New CBOM player signingback in for some help. Tried an octave a while ago and had wrist issues with long scale. Was lucky enough to get one on dennis's new Lafferty octaves w/ short scale and so far so good. The neck is spot on and tone is very good even with my hack playing! To the point- curious about playing position specifically holding and postioning like a classical guitar or straight out like a regular guitar or is it just feel and comfort during experimentation? Appreciate the pointers, missed the deeper tone of the octave and glad to be back in!

----------


## otterly2k

I think it's a matter of finding what works best for you.  There's no right or wrong here.  Personally, I always have mine on a strap (so that my playing position can be more consistent between sitting and standing) and have the neck angled a little bit up, but not as steeply as classical guitars usually are.  Maybe a 35-40degree angle up from horizontal.

----------


## Bill S

+1 for using a strap. your fingers and left hand can concentrate on playing the notes right, without the small diversion (may even 5%!) of making sure the neck doesn't start to drop.

----------


## Gerry Cassidy

Hey Spenser, welcome back to the wonderful world of CBOM!

You got yourself a very nice OM to start with. I am really fortunate to live within 45 minutes of Dennis and his shop, so I "Force" myself to drop in every once in awhile.  :Grin:  I probably played your OM, or one of it's brothers. 

As for technique; the best recommend I can make is to hold it where it allows you the most ease in getting your hands around on it. 

One of my teachers from years ago called it "Economy of Movement", in other words, the less you have to move your hands around to get to the location you need to be the better. 

I have never seen any literature giving the 'proper playing form' for an OM like you would for guitar (classical, especially) or bass. 

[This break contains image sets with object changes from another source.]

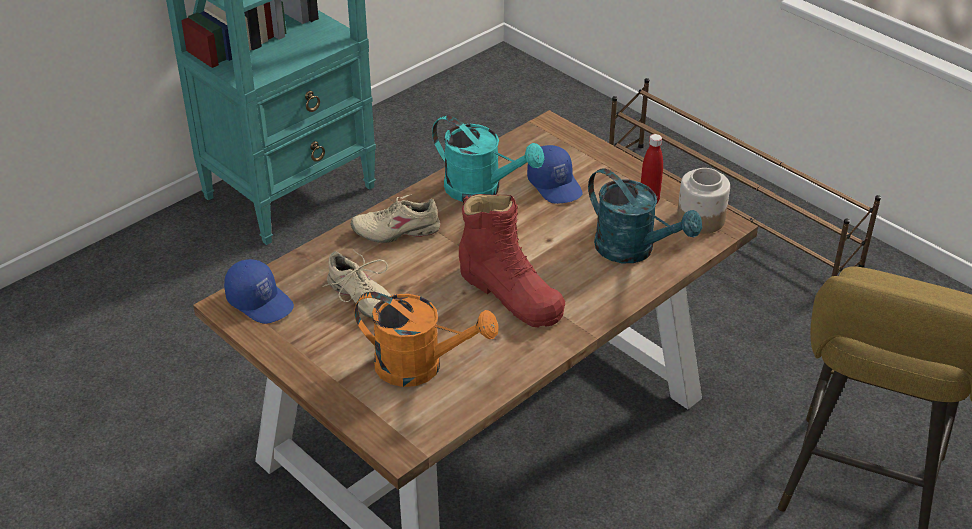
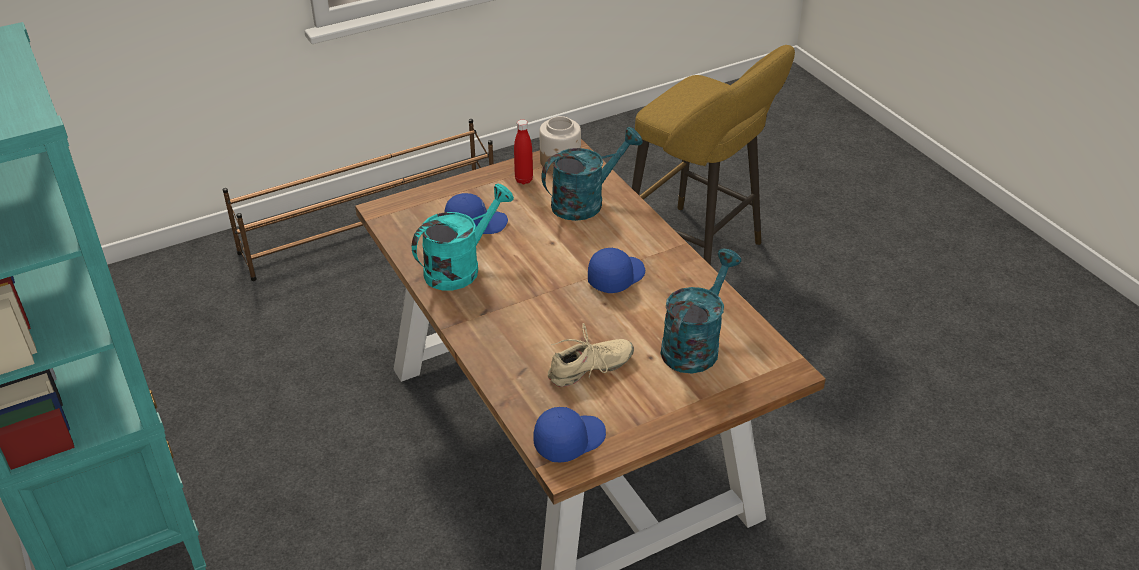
camera: 75 degrees left, 0 degrees up
beige shoe [351,195,440,243] -> none
orange watering can [354,292,498,387] -> turquoise watering can [661,249,742,373]
red boot [459,194,565,327] -> blue cap [588,248,645,293]

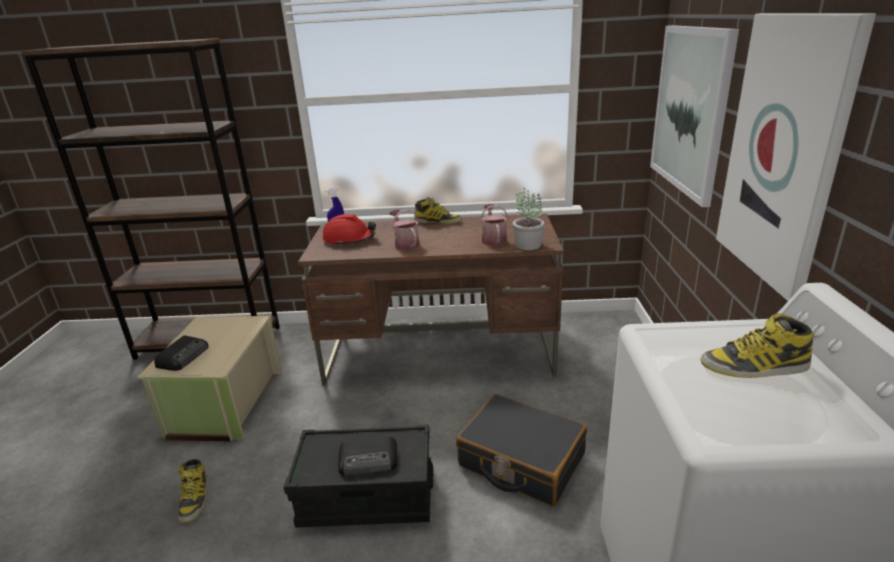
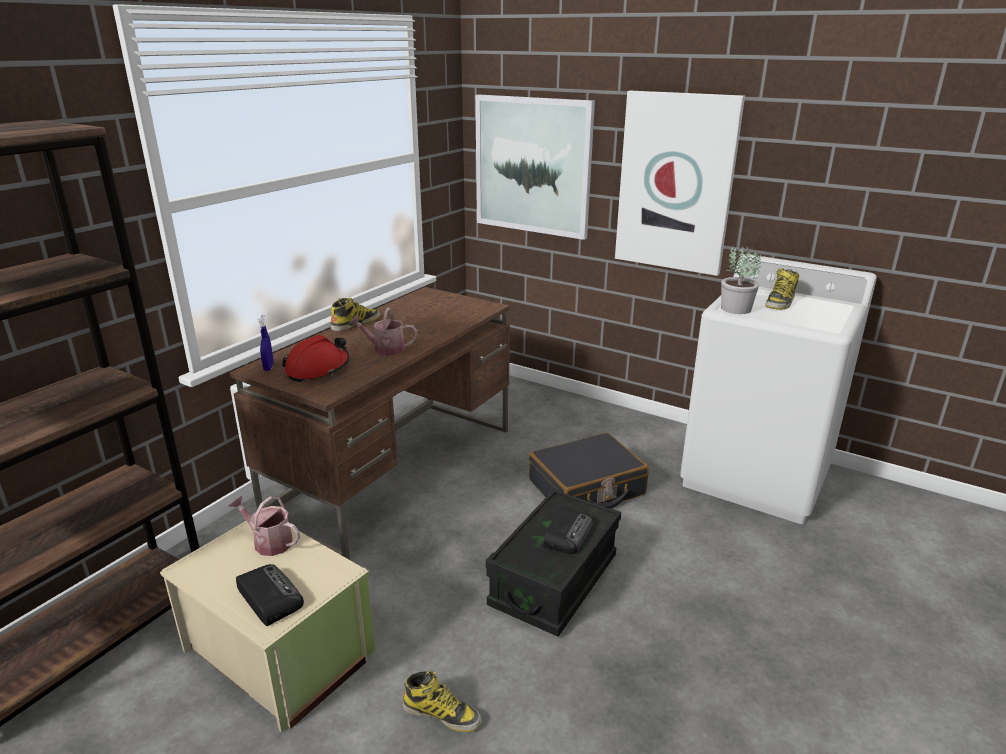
camera: 60 degrees left, 0 degrees up
watering can [480,204,508,246] -> watering can moved to [229,496,300,556]
potted plant [513,188,545,250] -> potted plant moved to [721,246,761,314]

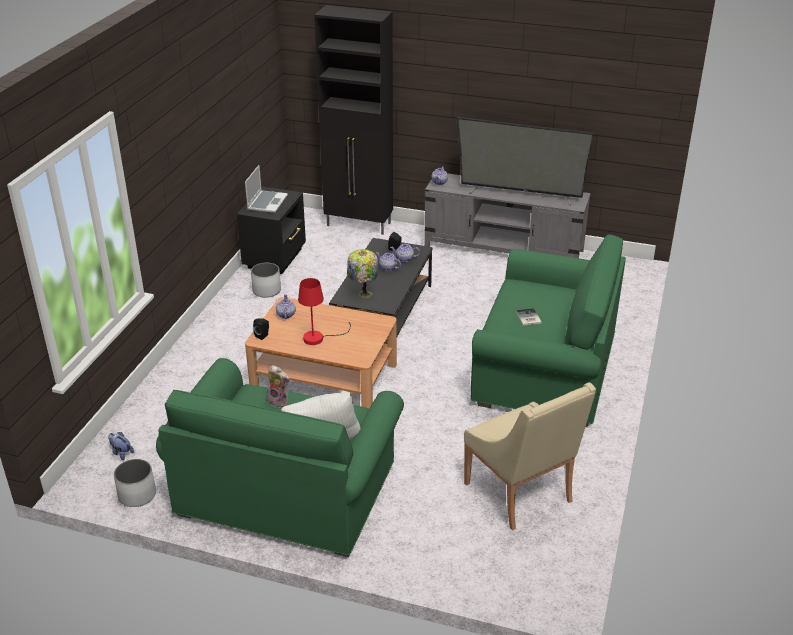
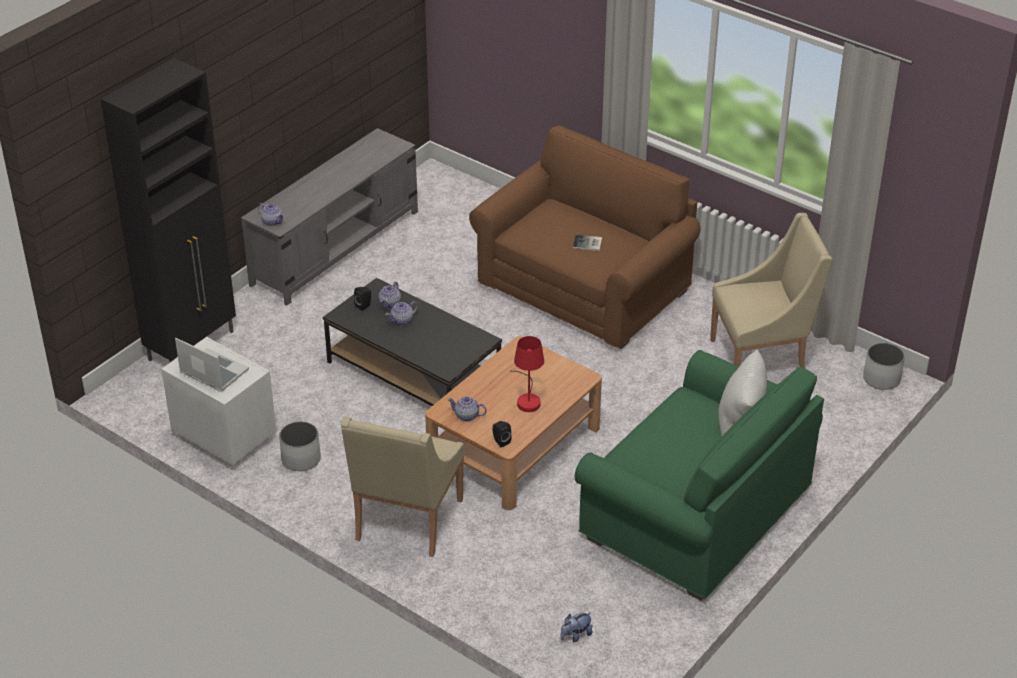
camera: 70 degrees left, 5 degrees up
white planter [114,459,156,507] -> white planter moved to [863,343,905,390]
black nightstand [237,187,306,274] -> white nightstand [161,337,277,467]
plush toy [267,365,290,408] -> none
table lamp [347,249,378,298] -> none
television [457,117,594,206] -> none
green sofa [470,234,626,427] -> brown sofa [469,125,701,349]
none -> beige armchair [341,417,464,557]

So, I say get comfy with it and have a blast!

----------


## spenser

Gerry- i am jealous if you played it before it shipped but glad I dont live that close to him! He seems to get enough of my money!
I do appreciate the responses, and have been fooling with holding it at more of an angle, relying on a shorter strap length to help. I figuered it was going to take some changes. It has a great sound and the shorter neck is much more user friendly, Dennis did a good job with these.

----------